Wednesday, February 8, 2012

On cold and camellias

We've just had a - hopefully brief - cold snap.  Down to -7C according to the sensor in Maria's car last Friday morning.  It's the first serious frost of the winter but has hit just when the camellias are coming into their full display.

I've got six in the garden and, successively, they give me colour from November to April.  The season starts with a Camellia sasanqua variety (I've lost the label but I think it's Shishi Gashira).  It's trained against a west facing wall and is now in semi shade so doesn't flower as freely as it should.  Even so, the relatively small, deep pink, semi double flowers are a welcome sight in November and December.  This one usually manages to avoid the flower damage a period of frost can bring.  But others are not so lucky.

Camellia sasanqua variety
Camellia 'Cornish Snow' I've blogged about before but this winter it started flowering in November and has carried on as the days have got colder.  Because we haven't had a sub zero frost until late last week the flowers have remained undamaged and really have brightened the darker months of December and January. 

Camellia 'Cornish Snow'
Which brings me to the ones that have just begun their flowering season.  These are all varieties of Camellia x williamsii, offspring of the many times repeated C.saluenensis / C.japonica cross that has yielded hundreds of free flowering, hardy and very desirable camellias since it was first tried at Caerhays (a famous Cornish garden) in 1923.

'St Ewe' was the first in flower, just after Christmas.  It has perfect single flowers and a long season from January to April with me.  Like all the C. x williamsii hybrids it has the invaluable ability to shed dead and frosted flowers of it's own accord.  The buds are frost resistant.  The flowers are not.  We get short periods of freezing weather so, inevitably, some flowers get frosted.  With the x williamsii varieties these will soon drop to be replaced by the next set of buds.  With other camellias - notably C.japonica - the dead flowers hang on and on - the bush becomes very unsightly.

Camellia 'St Ewe'
Next off the blocks this year was 'Donation', one of the best known of all camellias.  Hardly surprising.  The combination of prolific flowering and attractive blooms is attractive to anyone with the required acid soil.  The neat shrub form - though it can certainly grow large in time - provides additional attraction throughout the year.

Camellia x williamsii 'Donation'
The final one to flower is the heavily doubled 'Anticipation'.  My shrub is about 8ft / 2.5 metres high after 14 years and flowers profusely, brightening the late winter/early spring days.

Camellia x williamsii 'Anticipation'
Superb camellias and well worth the space the occupy in my small garden.

But the season doesn't stop here.  In a month the fat buds of my single Camellia japonica  variety will be open to produce absolutely formal semi double pink flowers.  It was sold to me as a variety it's definitely not.  I think it may be 'Magnoliaeflora' but I can't be certain.  Whatever it is, its small flowers are a definite adornment although a single night's frost can cover the bush with blossoms gone to brown decay.

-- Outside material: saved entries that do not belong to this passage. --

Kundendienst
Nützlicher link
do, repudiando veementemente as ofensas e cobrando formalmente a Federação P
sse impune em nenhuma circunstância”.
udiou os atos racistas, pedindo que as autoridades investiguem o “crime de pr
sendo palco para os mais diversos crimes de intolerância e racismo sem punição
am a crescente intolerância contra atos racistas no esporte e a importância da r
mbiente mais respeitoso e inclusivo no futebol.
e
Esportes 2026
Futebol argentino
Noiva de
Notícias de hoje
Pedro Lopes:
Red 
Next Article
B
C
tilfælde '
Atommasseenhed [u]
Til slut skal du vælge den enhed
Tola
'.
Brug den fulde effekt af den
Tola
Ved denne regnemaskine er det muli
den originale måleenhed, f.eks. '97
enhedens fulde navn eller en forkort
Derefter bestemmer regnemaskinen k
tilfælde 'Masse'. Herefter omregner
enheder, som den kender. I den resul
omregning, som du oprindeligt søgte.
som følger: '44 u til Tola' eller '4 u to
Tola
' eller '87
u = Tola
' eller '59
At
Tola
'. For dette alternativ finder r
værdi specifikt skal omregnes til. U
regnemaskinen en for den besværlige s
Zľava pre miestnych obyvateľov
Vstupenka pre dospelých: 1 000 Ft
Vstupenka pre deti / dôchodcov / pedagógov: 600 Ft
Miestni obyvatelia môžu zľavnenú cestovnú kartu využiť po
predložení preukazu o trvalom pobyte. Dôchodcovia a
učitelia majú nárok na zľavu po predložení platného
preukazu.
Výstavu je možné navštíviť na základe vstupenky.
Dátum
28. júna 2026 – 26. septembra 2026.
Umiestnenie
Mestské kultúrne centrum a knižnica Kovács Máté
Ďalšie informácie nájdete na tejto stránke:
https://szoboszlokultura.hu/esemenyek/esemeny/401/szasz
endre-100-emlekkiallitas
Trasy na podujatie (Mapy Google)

Camellia japonica - a white semi double, possibly Magnoliaeflora'
Even out of flower camellias look good with their simple, glossy evergreen leaves and neat habits.  But, even with the continued risk of frost and snow, now is their season and now is their true delight to be seen.  I'll be visiting local gardens over the next couple of months and they will be in full flower, a beautiful start to the new year.


  1. I love your selection of Camellias, a group of plants that bring an early spring the winter! Glad to see they weren't affected by the cold snap.

  2. Oh, they have been - but not severely. As I said the buds are hardy, the flowers not. 'Donation' is in full flower now and looks a treat in the front garden.